Can Deep Discounts Save Retailers?

We’ve come across two articles this morning discussing how retailers will have huge sales this month to lessen the impact of what might be one of the worst holiday seasons ever. A shocker. We know.

In both reports, analysts are saying that the likelihood is dim that these discounts will improve the retail landscape. More store closures and bankruptcies are forecast.

“I’m not optimistic,” Michael Niemira, the International Council of Shopping Centers’ chief economist told the Detroit News. Well, few people are nowadays.

But the article did have one bright spot. Apparently, sales at Mall of America were up 2% this year.

Will discounts by the major chains bring similar results and give companies a boost? Or is discounting a bad idea that can only hurt margins?


6 Responses to “Can Deep Discounts Save Retailers?”

  1. 1 deborah January 5, 2009 at 10:52 am

    NO! This will never be enough. We are in for many more closings and bankruptcies in 2000 and 2010 as well. Yes, retailers ‘over’ expanded cutting into their own markets but the government, together with our private banking industries, have created a landslide that is far from over.

  2. 2 ColnagoMan January 5, 2009 at 2:33 pm

    This is purely anecdotal. But, I decided to do my part to save the economy by going to a suburban Regional Mall January 2nd. It was a zoo. The parking lot was full. People were actually carrying shopping bags. And, there were long waiting lines to make purchases! Dillards’ shoe department said it was the busiest day they had ever experienced. In Men’s suits, the manager said that the sale of suits was setting a one-day record. I made purchases in both areas, and in each case the clerks were apologizing because they had no more sacks. Admittedly, there were very deep markdowns. At any rate, deep discounts are moving merchandise at department stores near me.

  3. 3 MITCHEL January 5, 2009 at 6:05 pm

    The question to ask is if Retailers can discount 50% to 75% to save their month, then we know we are paying too much in the first place if we shop retail.

  4. 4 will January 6, 2009 at 10:51 am

    So, if 160,000 stores closed in 2008, what is the statistical norm, say over the last 5 yrs.?

    How many stores are there, nationwide, in retail inventory?

    Presumably, there is annual inventory change = total new store openings, total store closings due to lease expirations, bankruptcy, early terminations, etc., and new store openings = net change in total stores!

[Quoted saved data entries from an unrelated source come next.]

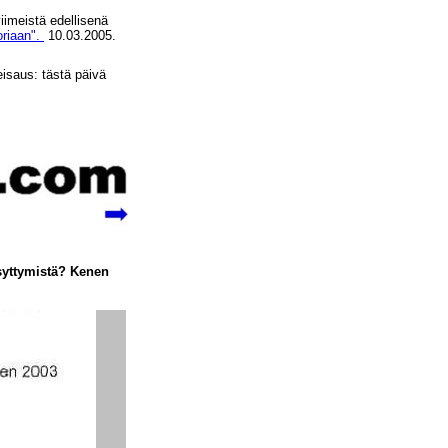
imeistä edellisenä
oriaan".
10.03.2005.
eisaus: tästä päivä
syttymistä? Kenen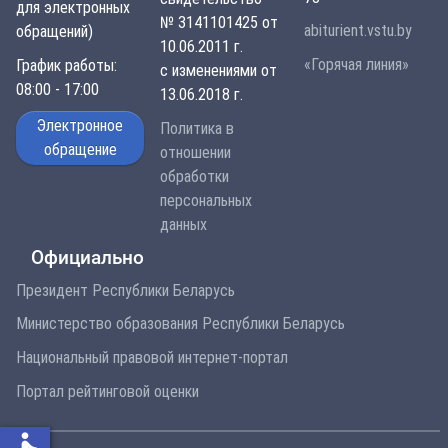
для электронных
№ 3141101425 от
abiturient.vstu.by
обращений)
10.06.2011 г.
«Горячая линия»
График работы:
с изменениями от
08:00 - 17:00
13.06.2018 г.
Электронное
Политика в
обращение
отношении
обработки
персональных
данных
Официально
Президент Республики Беларусь
Министерство образования Республики Беларусь
Национальный правовой интернет-портал
Портал рейтинговой оценки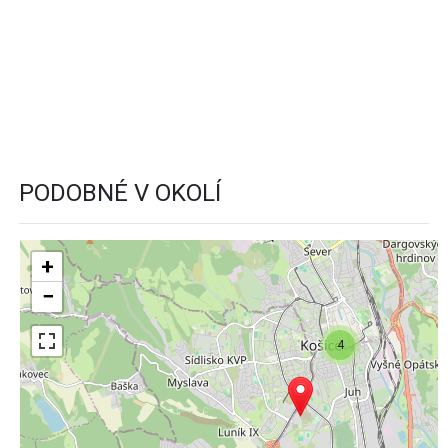
PODOBNÉ V OKOLÍ
+
−
4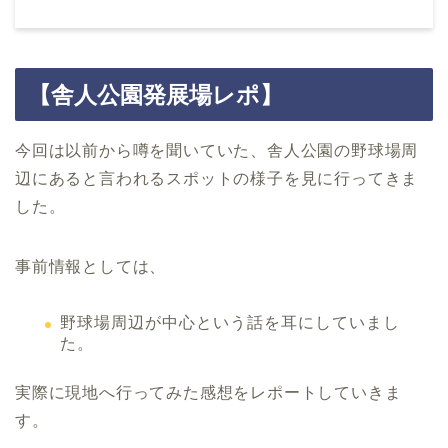
【舎人公園発展場レポ】
今回は以前から噂を聞いていた、舎人公園の野球場周
辺にあると言われるスポットの様子を見に行ってきま
した。
事前情報としては、
野球場周辺が中心という話を耳にしていまし
た。
実際に現地へ行ってみた感想をレポートしていきま
す。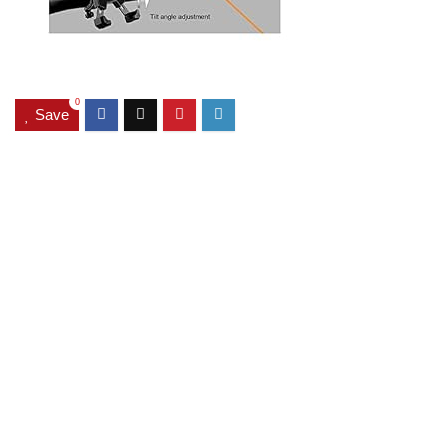
0
Save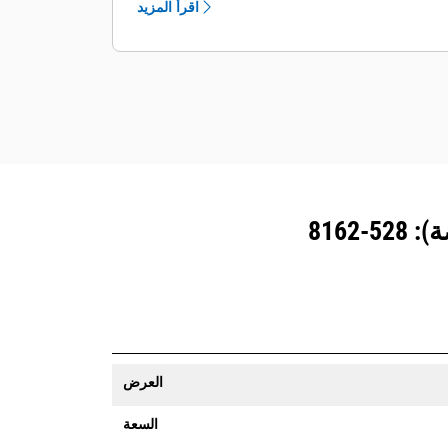
اقرأ المزيد
يُمكنك تأمين معداتك. ترسل الجرافات
المزوَّدة بنظام تتبع المعدات رسالة تنبيه إذا
تعدت حدود موقع ما يمكن تعيينها بسهولة.
العرض
السعة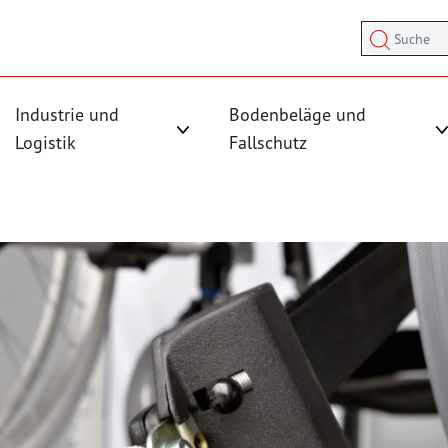
Suche
Industrie und
Bodenbeläge und
sicherung anzeigen
rmenü für Kategorie Antirutschmatten anzeigen
Logistik
Fallschutz
Untermenü für Kategorie Industrie und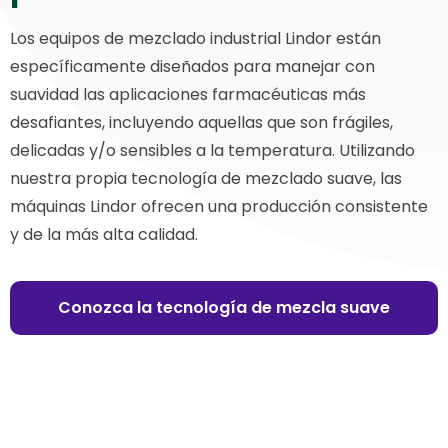
Los equipos de mezclado industrial Lindor están
específicamente diseñados para manejar con
suavidad las aplicaciones farmacéuticas más
desafiantes, incluyendo aquellas que son frágiles,
delicadas y/o sensibles a la temperatura. Utilizando
nuestra propia tecnología de mezclado suave, las
máquinas Lindor ofrecen una producción consistente
y de la más alta calidad.
Conozca la tecnología de mezcla suave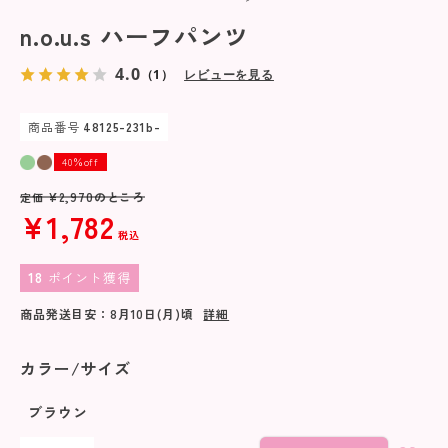
n.o.u.s ハーフパンツ
4.0
（1）
レビューを見る
商品番号
48125-231b-
40％off
¥
2,970
のところ
定価
¥
1,782
税込
18
ポイント獲得
商品発送目安：
8月10日(月)
頃
詳細
カラー/サイズ
ブラウン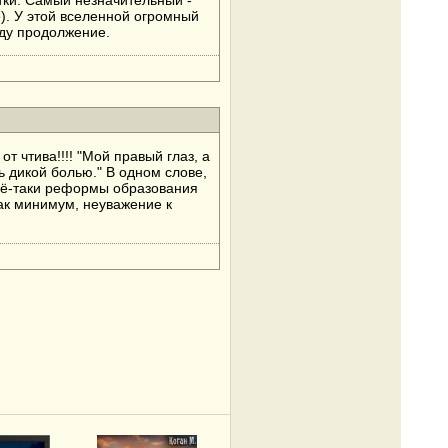
атки. Самый незначительный -
). У этой вселенной огромный
жду продолжение.
т чтива!!!! "Мой правый глаз, а
ь дикой болью." В одном слове,
всё-таки реформы образования
как минимум, неуважение к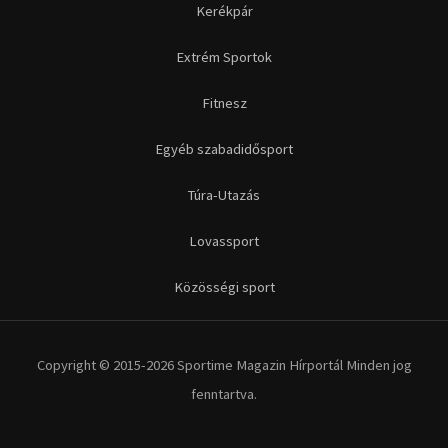
Kerékpár
Extrém Sportok
Fitnesz
Egyéb szabadidősport
Túra-Utazás
Lovassport
Közösségi sport
Copyright © 2015-2026 Sportime Magazin Hírportál Minden jog
fenntartva.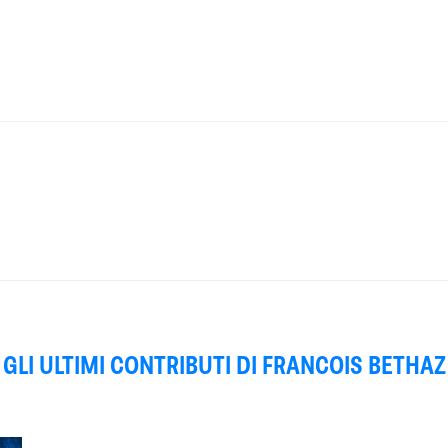
GLI ULTIMI CONTRIBUTI DI FRANCOIS BETHAZ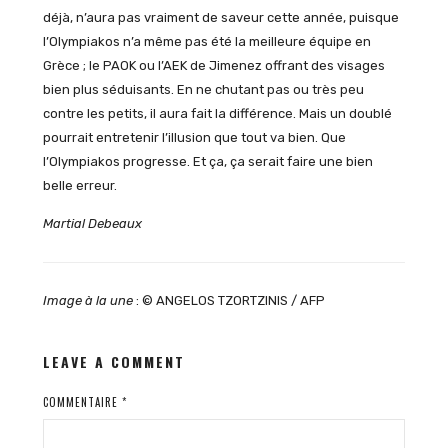
déjà, n’aura pas vraiment de saveur cette année, puisque
l’Olympiakos n’a même pas été la meilleure équipe en
Grèce ; le PAOK ou l’AEK de Jimenez offrant des visages
bien plus séduisants. En ne chutant pas ou très peu
contre les petits, il aura fait la différence. Mais un doublé
pourrait entretenir l’illusion que tout va bien. Que
l’Olympiakos progresse. Et ça, ça serait faire une bien
belle erreur.
Martial Debeaux
Image à la une
: © ANGELOS TZORTZINIS / AFP
LEAVE A COMMENT
COMMENTAIRE
*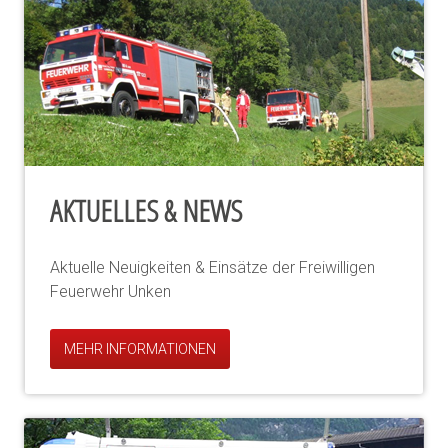
AKTUELLES & NEWS
Aktuelle Neuigkeiten & Einsätze der Freiwilligen
Feuerwehr Unken
MEHR INFORMATIONEN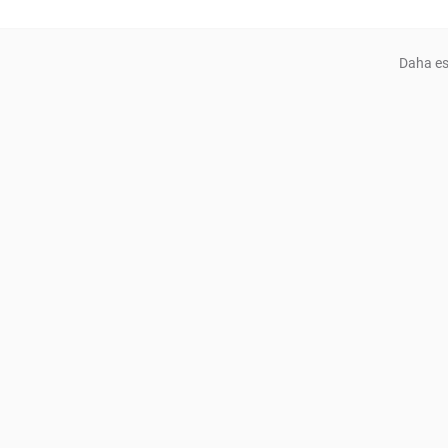
Daha es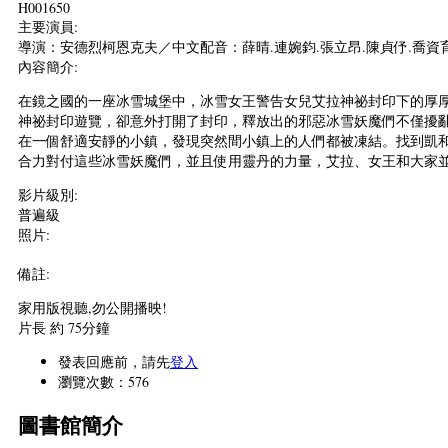
H001650
主要演員:
導演：安德烈柯恩克夫／中文配音：薛晴.連婉鈞.張立昂.陳貞伃.喬資
內容簡介:
在鏡之國的一座冰雪城堡中，冰雪女王警告女兒艾拉神祕封印下的厚
神祕封印遊覽，卻意外打開了封印，釋放出的邪惡冰雪妖魔們不僅擾
在一個舒適安靜的小鎮，發現突然間小鎮上的人們都被凍結。找到凱
合力對付這些冰雪妖魔們，並且使用靈丹的力量，艾拉、女王和大家
影片級別:
普遍級
照片:
備註:
家用版視聽,勿公開播映!
片長 約 75分鐘
發表回應前，請先
登入
瀏覽次數：576
圖書館簡介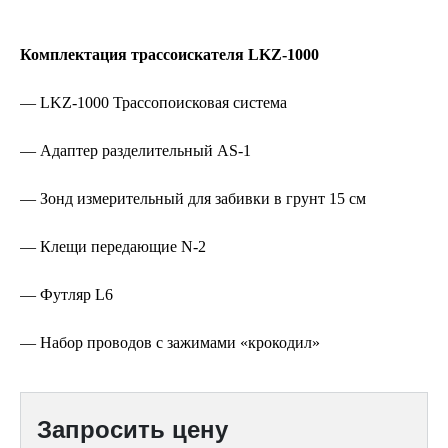
Комплектация трассоискателя LKZ-1000
— LKZ-1000 Трассопоисковая система
— Адаптер разделительный AS-1
— Зонд измерительный для забивки в грунт 15 см
— Клещи передающие N-2
— Футляр L6
— Набор проводов с зажимами «крокодил»
Запросить цену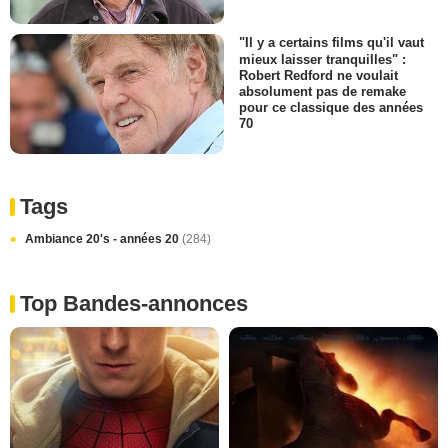
"Il y a certains films qu'il vaut
mieux laisser tranquilles" :
Robert Redford ne voulait
absolument pas de remake
pour ce classique des années
70
Tags
Ambiance 20's - années 20
(284)
Top Bandes-annonces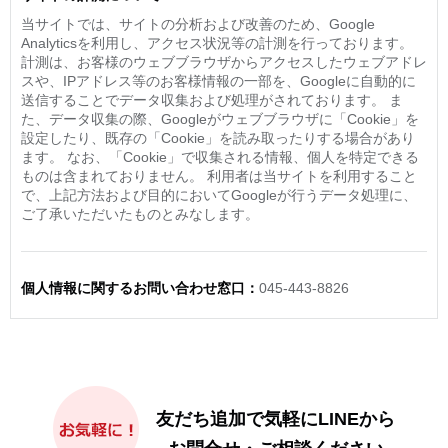
当サイトでは、サイトの分析および改善のため、Google
Analyticsを利用し、アクセス状況等の計測を行っております。
計測は、お客様のウェブブラウザからアクセスしたウェブアドレ
スや、IPアドレス等のお客様情報の一部を、Googleに自動的に
送信することでデータ収集および処理がされております。 ま
た、データ収集の際、Googleがウェブブラウザに「Cookie」を
設定したり、既存の「Cookie」を読み取ったりする場合があり
ます。 なお、「Cookie」で収集される情報、個人を特定できる
ものは含まれておりません。 利用者は当サイトを利用すること
で、上記方法および目的においてGoogleが行うデータ処理に、
ご了承いただいたものとみなします。
個人情報に関するお問い合わせ窓口：
045-443-8826
友だち追加で気軽にLINEから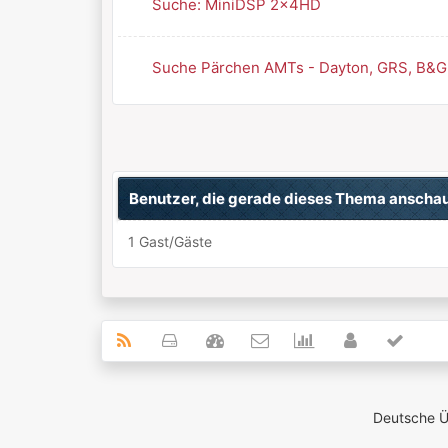
Suche: MiniDSP 2x4HD
Suche Pärchen AMTs - Dayton, GRS, B&G 
Benutzer, die gerade dieses Thema anscha
1 Gast/Gäste
Deutsche 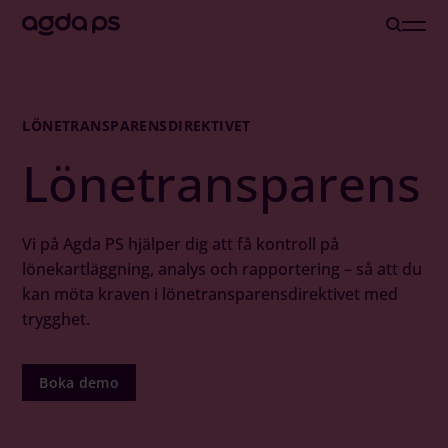
Lösningar
LÖNETRANSPARENSDIREKTIVET
Lönetransparens
Branscher och Roller
Löneoutsourcing
Vi på Agda PS hjälper dig att få kontroll på
lönekartläggning, analys och rapportering – så att du
kan möta kraven i lönetransparensdirektivet med
Inspiration
trygghet.
Om oss
Boka demo
Karriär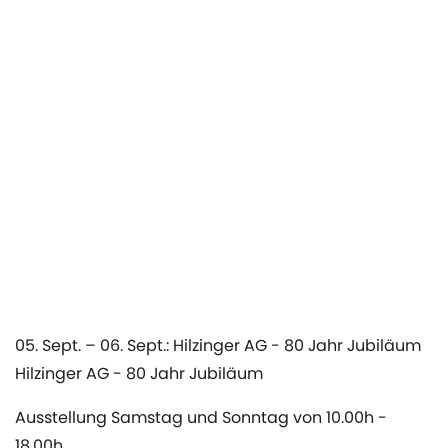
05. Sept. – 06. Sept.: Hilzinger AG - 80 Jahr Jubiläum
Hilzinger AG - 80 Jahr Jubiläum
Ausstellung Samstag und Sonntag von 10.00h -
18.00h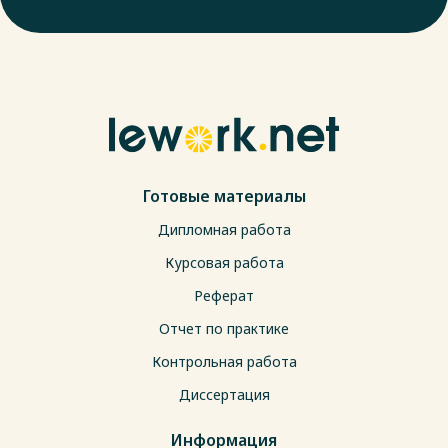
Готовые материалы
Дипломная работа
Курсовая работа
Реферат
Отчет по практике
Контрольная работа
Диссертация
Информация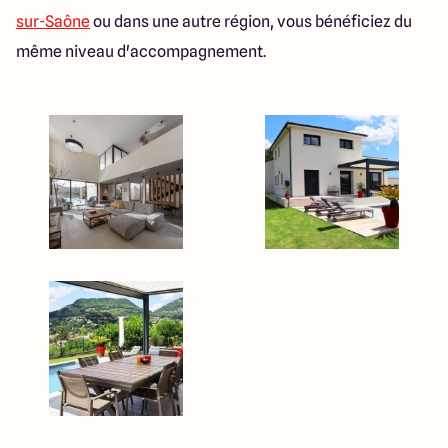
sur-Saône
ou dans une autre région, vous bénéficiez du
même niveau d'accompagnement.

    Does anyone have access to statistically relevant information from which to evaluate the severity of the 2008 numbers and 2009 projections?

    Please provide source of data!

  5. 5 James January 6, 2009 at 4:31 pm

    Deep discounts will only deal with the inventory problem, what will they do for Act II, the replenishment side?? This is not sustainable over the long haul.
    Since I am in a radical mood may I suggest It maybe more efficient to close the store a few days a week, say Sunday and Monday and maybe shorten hours on other days, lower overhead costs, renegotiate the lease, etc. Hunker Down.

  6. 6 RayMan January 16, 2009 at 3:36 pm

    Spot on James! Deep discounting is not a solution. It zaps future demand along with current inventory.

    For obvious reasons, capital flows to businesses with reduced or marginal labor costs. Underemployment is up, but part-timers don’t buy houses. I live in Florida, a state that is 51st out of 50 states plus D.C. when it comes to retirement benefits.

    Look around the office; do you own anything that’s American-made? We’ve lulled ourselves into believing that we could sustain history’s preeminent economy, middling on foreign labor. The only markets that consider “Made in the U.S.” a symbol of quality are Latin American, and most of those now buy Chinese-made goods.

    I recently asked a good friend from Georgia what they manufactured in his state, and after a few seconds of phone silence the reply came back, “peanuts”.